DG : Dans le titre, j'ai voulu saisir le contraste dont je parle et faire comprendre dès le départ cette dialectique entre le monde rural et le monde urbain. Pour moi, un hipster est un gars sophistiqué, à la pointe de la mode et qui se soucie également que tout le monde sache qu'il est à la mode. Et avec « l’Espagne vide », je voulais utiliser un terme très graphique et descriptif mais qui a des connotations très différentes de « l’Espagne vide ». Avec « l’Espagne vide », nous disons que l’intérieur du pays a perdu de la population en raison de divers facteurs. Beaucoup d’entre eux pour des raisons tout à fait naturelles et logiques. Mais avec « L’Espagne vide », c’est comme si quelqu’un avait jeté les gens dehors, et ce n’est pas le cas. Il ne s’agit pas de rechercher des coupables ou des responsables. Il s’agit d’un phénomène de nature multiple mais souvent progressif et naturel au fil du temps.
J’ai aussi voulu trouver un titre drôle et incongru qui, dès le départ, serait humoristique et non dramatique, quelque chose comme « Un Yankee du Connecticut à la cour du roi Arthur » de Mark Twain.
RRN : Que pensez-vous du développement rural sur la base des recherches que vous avez effectuées pour ce travail et de vos propres expériences ?
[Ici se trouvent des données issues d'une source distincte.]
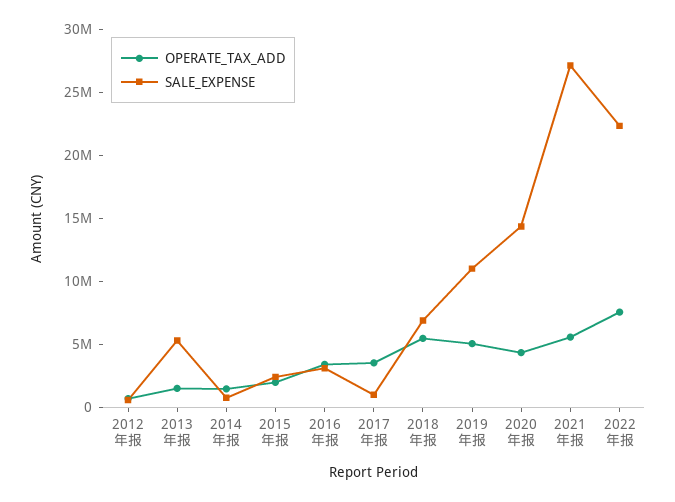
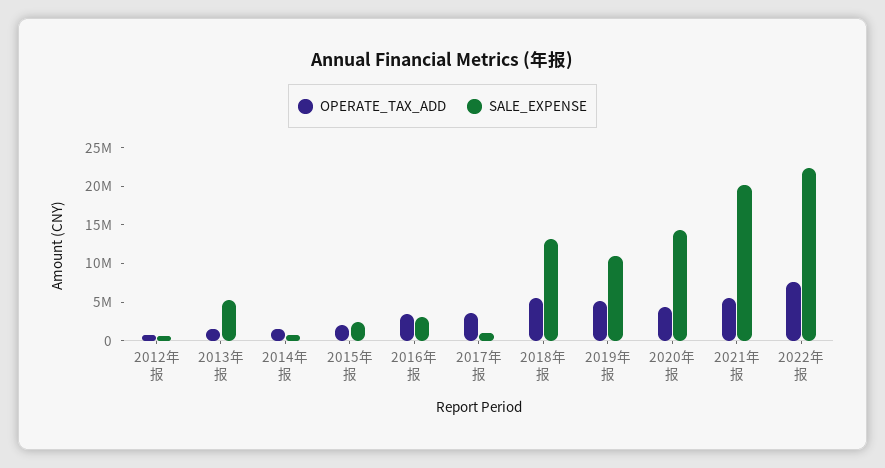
SALE_EXPENSE, 2018年报: 7000000 -> 12500000
SALE_EXPENSE, 2021年报: 27000000 -> 20000000

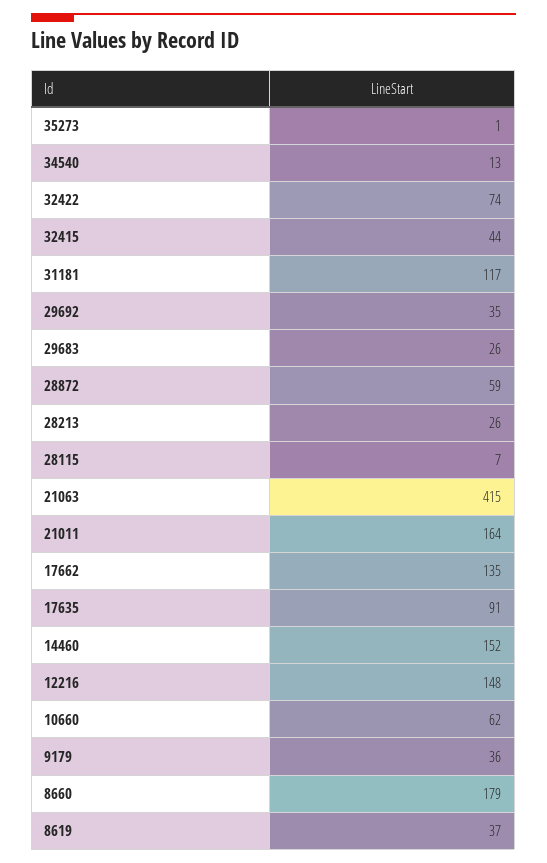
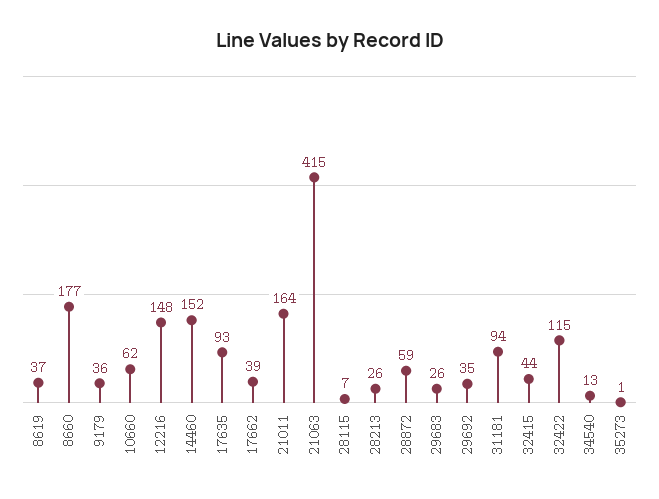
32422: 74 -> 115
31181: 117 -> 94
17662: 135 -> 39
17635: 91 -> 93
8660: 179 -> 177

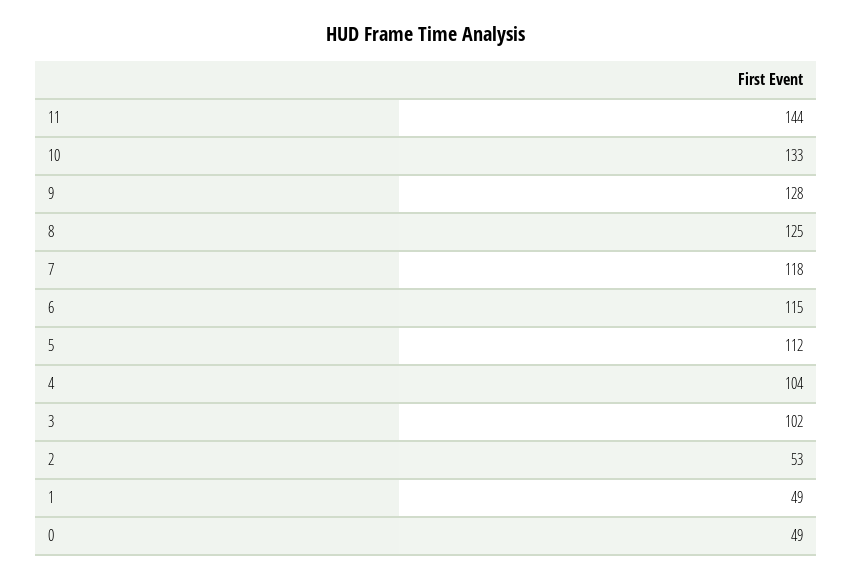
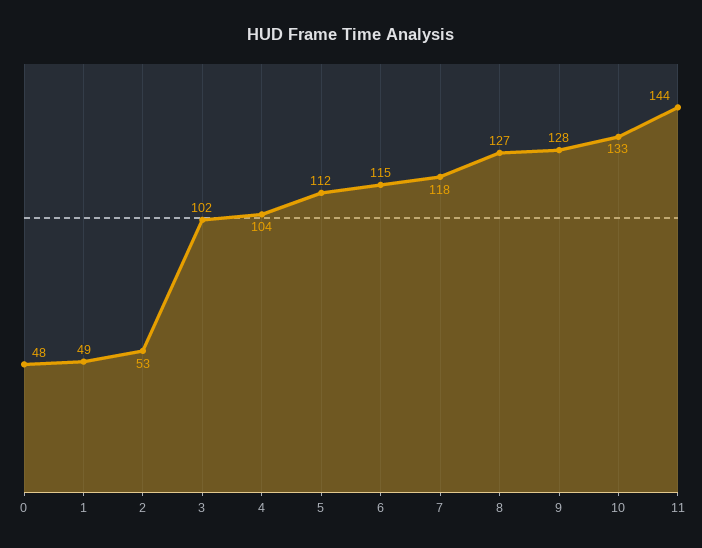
8: 125 -> 127
0: 49 -> 48

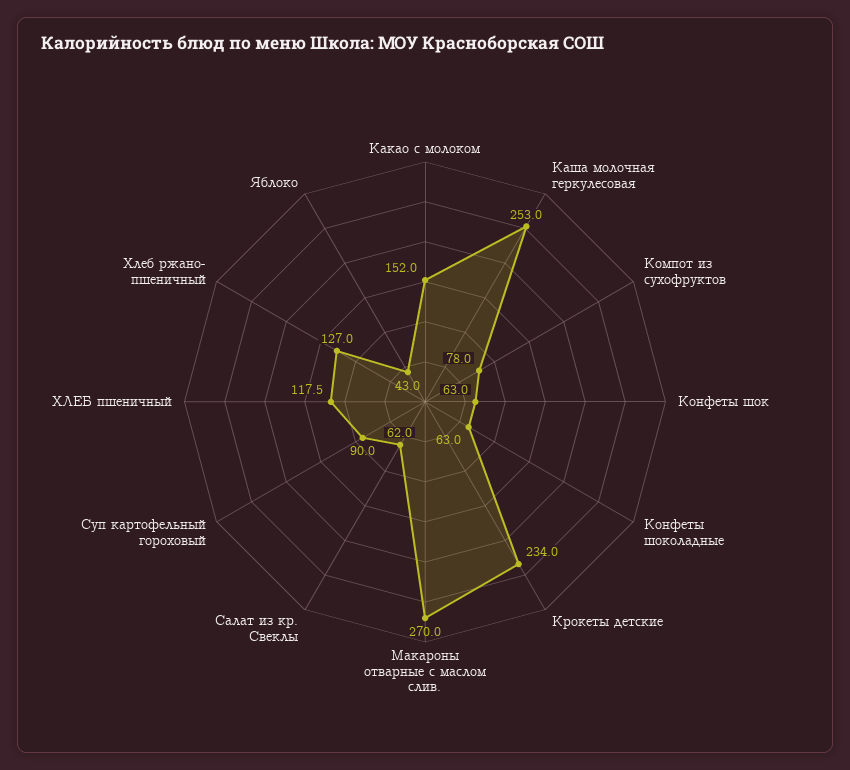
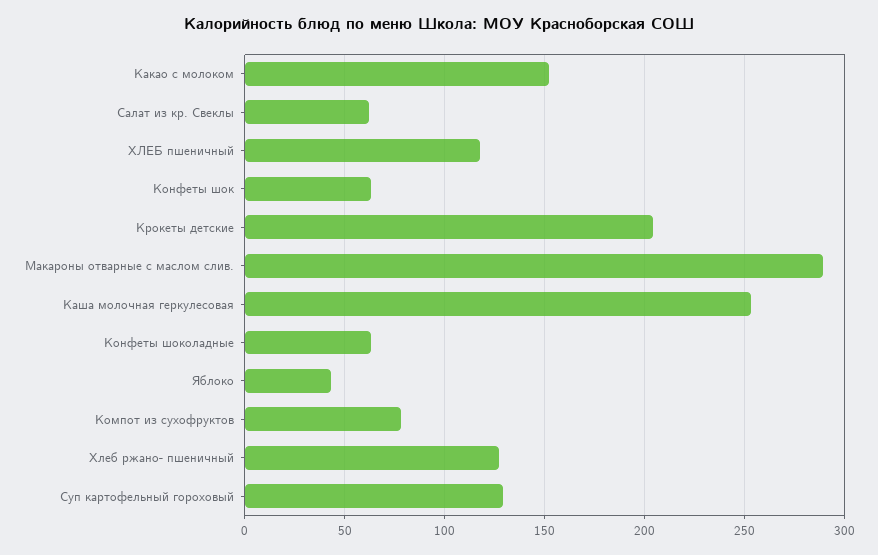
Крокеты детские: 234 -> 205
Макароны отварные с маслом слив.: 270 -> 290
Суп картофельный гороховый: 90 -> 130

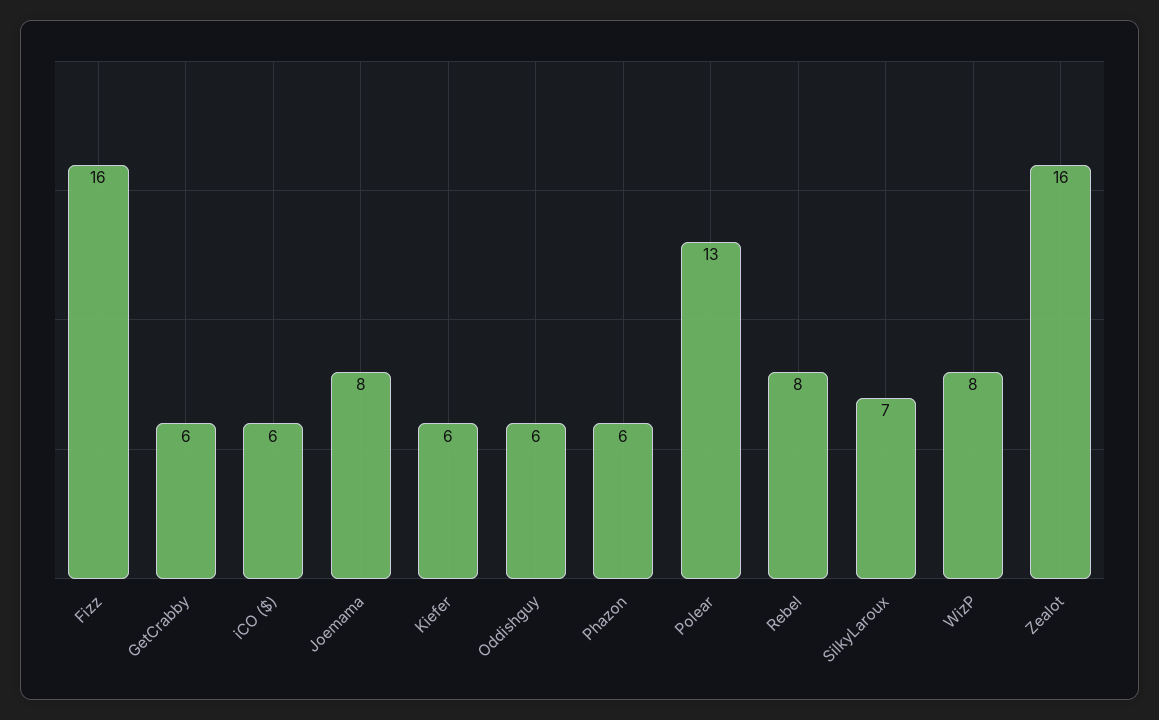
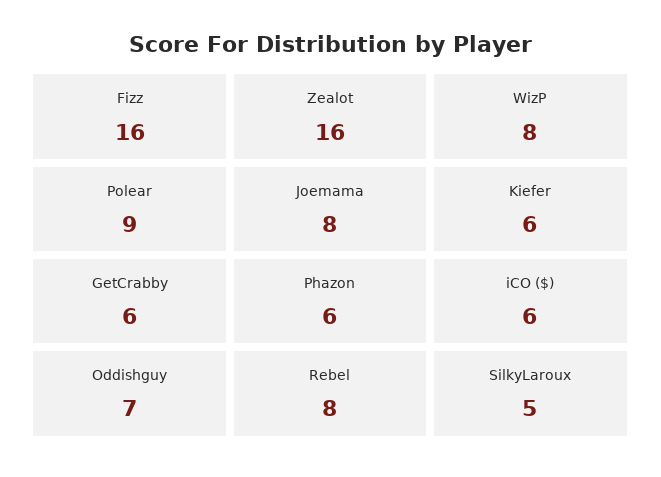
Oddishguy: 6 -> 7
Polear: 13 -> 9
SilkyLaroux: 7 -> 5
DG : Pour moi, le développement rural signifie essayer de faire en sorte que les localités du secteur primaire acquièrent un modèle socio-économique qui leur permette de continuer à se développer de manière autonome. Le plus compliqué est de savoir comment et quelles mesures prendre. Mais il est important pour les provinces de maintenir un réseau de villes avec une population sédentaire pour le développement de la province dans son ensemble. La mondialisation et la numérisation ont toutefois largement égalisé les zones urbaines et rurales.
RRN : Que pensez-vous du mouvement dit « néo-rural » ?
DG : L’ envie de retourner à la campagne a toujours été présente. De plus, la vie dans les villages est beaucoup plus confortable aujourd’hui qu’il y a 30 ans, quand il n’y avait même pas d’électricité. Pour que ce phénomène se consolide, il est essentiel que l’information parvienne à tous les domaines de manière égale. D'après mon expérience, je sais que si l'on arrive dans une ville avec humilité, sans posture ni idéalisation, il est beaucoup plus facile de s'y habituer. Bien sûr, il faut être prêt à perdre son anonymat – une qualité intrinsèquement urbaine – et à oublier l’exhibitionnisme des villes. C’est précisément ce que je parodie dans le livre.
RRN : Pensez-vous que la pandémie marque un avant et un après entre les zones rurales et urbaines ?
DG : La pandémie a fait perdre tout leur attrait aux villes. Sans offre culturelle, avec la menace du virus dans les transports en commun et confinés dans des espaces exigus et coûteux, il est inévitable de fantasmer sur le départ. C'est quelque chose dans lequel nous sommes tous tombés. Et certains s’aventurent même à l’extérieur. En fait, il y a des gens qui ne pensaient pas pouvoir s’adapter au milieu rural, et ils font le saut. Il reste à voir si cette migration sera massive ou non. Il y a de nombreux facteurs à prendre en compte lors de cette démarche : votre travail, l’éducation de vos enfants si vous en avez, etc.